Только Джессамины нигде не было видно – впрочем, Тесс ничуть этому не удивилась.
Они разместили Натаниэля в спальне, очень похожей на комнату Тесс – с такой же массивной мебелью из темного дерева, такой же кроватью с балдахином, таким же платяным шкафом. Когда Шарлотта и Агата уложили Натаниэля, Тесс рухнула на стул у его кровати. Натаниэль метался в лихорадочном бреду. Тихие голоса, какие всегда раздавались в комнате больного, снова зазвучали вокруг Тесс. Шарлотта говорила о Безмолвных Братьях, Генри что-то отвечал… Потом появилась Софи, которая буквально впихнула Тесс в руку чашку с чем-то горячим и кисло-сладким. От этого напитка девушка мгновенно ожила: кровь быстрее побежала по венам, в голове прояснилось. Вскоре Тесс уже смогла поднять голову и оглядеться. Как ни странно, кроме нее и Натаниэля, в комнате уже никого не было. Все ушли.

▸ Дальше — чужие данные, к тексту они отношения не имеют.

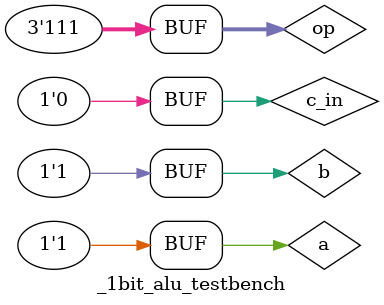
<source format=v>
`define DELAY 20
module _1bit_alu_testbench(); 

reg a, b, c_in ;

reg [2:0] op;

wire less , c_out , out;


_1bit_alu a1(out, c_out, a, b, less, c_in , op);

initial begin
a = 1'b0; b = 1'b0; c_in = 1'b0; op = 3'b000;
#`DELAY;
a = 1'b0; b = 1'b0; c_in = 1'b0; op = 3'b001; 
#`DELAY;
a = 1'b0; b = 1'b0; c_in = 1'b0; op = 3'b010; 
#`DELAY;
a = 1'b0; b = 1'b0; c_in = 1'b0; op = 3'b110; 
#`DELAY;
a = 1'b0; b = 1'b0; c_in = 1'b0; op = 3'b111; 
#`DELAY;
a = 1'b0; b = 1'b1; c_in = 1'b0; op = 3'b000; 
#`DELAY;
a = 1'b0; b = 1'b1; c_in = 1'b0; op = 3'b001; 
#`DELAY;
a = 1'b0; b = 1'b1; c_in = 1'b0; op = 3'b010; 
#`DELAY;
a = 1'b0; b = 1'b1; c_in = 1'b0; op = 3'b110; 
#`DELAY;
a = 1'b0; b = 1'b1; c_in = 1'b0; op = 3'b111; 
#`DELAY;
a = 1'b1; b = 1'b0; c_in = 1'b0; op = 3'b000; 
#`DELAY;
a = 1'b1; b = 1'b0; c_in = 1'b0; op = 3'b001; 
#`DELAY;
a = 1'b1; b = 1'b0; c_in = 1'b0; op = 3'b010; 
#`DELAY;
a = 1'b1; b = 1'b0; c_in = 1'b0; op = 3'b110; 
#`DELAY;
a = 1'b1; b = 1'b0; c_in = 1'b0; op = 3'b111; 
#`DELAY;
a = 1'b1; b = 1'b1; c_in = 1'b0; op = 3'b000; 
#`DELAY;
a = 1'b1; b = 1'b1; c_in = 1'b0; op = 3'b001; 
#`DELAY;
a = 1'b1; b = 1'b1; c_in = 1'b0; op = 3'b010; 
#`DELAY;
a = 1'b1; b = 1'b1; c_in = 1'b0; op = 3'b110; 
#`DELAY;
a = 1'b1; b = 1'b1; c_in = 1'b0; op = 3'b111; 
end
 
 
initial
begin
$monitor("time = %2d, a =%1b, b=%1b, c_in=%1b,  c_out=%1b ,  out=%1b , op=%3b", $time, a, b, c_in, c_out , out  , op);
end
 
endmodule
</source>
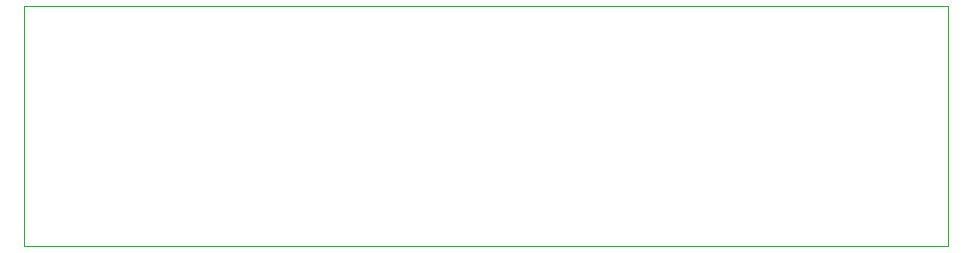
<source format=gm1>
%TF.GenerationSoftware,KiCad,Pcbnew,7.0.10*%
%TF.CreationDate,2024-02-06T21:46:11+00:00*%
%TF.ProjectId,mini_keyboard,6d696e69-5f6b-4657-9962-6f6172642e6b,rev?*%
%TF.SameCoordinates,Original*%
%TF.FileFunction,Profile,NP*%
%FSLAX46Y46*%
G04 Gerber Fmt 4.6, Leading zero omitted, Abs format (unit mm)*
G04 Created by KiCad (PCBNEW 7.0.10) date 2024-02-06 21:46:11*
%MOMM*%
%LPD*%
G01*
G04 APERTURE LIST*
%TA.AperFunction,Profile*%
%ADD10C,0.100000*%
%TD*%
G04 APERTURE END LIST*
D10*
X102175000Y-90170000D02*
X180407000Y-90170000D01*
X180407000Y-110490000D01*
X102175000Y-110490000D01*
X102175000Y-90170000D01*
M02*

</source>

Тесс снова посмотрела на брата. Лицо его все еще было бледным, как мел, и опухшим от синяков, спутанные волосы разметались по подушке. На девушку нахлынули горькие воспоминания о том, каким ее брат был в давние времена: всегда такой аккуратный, такой красивый, с тщательно уложенными волосами, с белыми, без единого пятнышка, манжетами, в начищенных до блеска ботинках… Нынешний Натаниэль ничем не напоминал себя прежнего – веселого, полного сил, улыбчивого юношу, который, бывало, подхватывал ее и принимался кружить в танце по комнате, напевая себе под нос от чистой радости, что оба они живы и счастливы.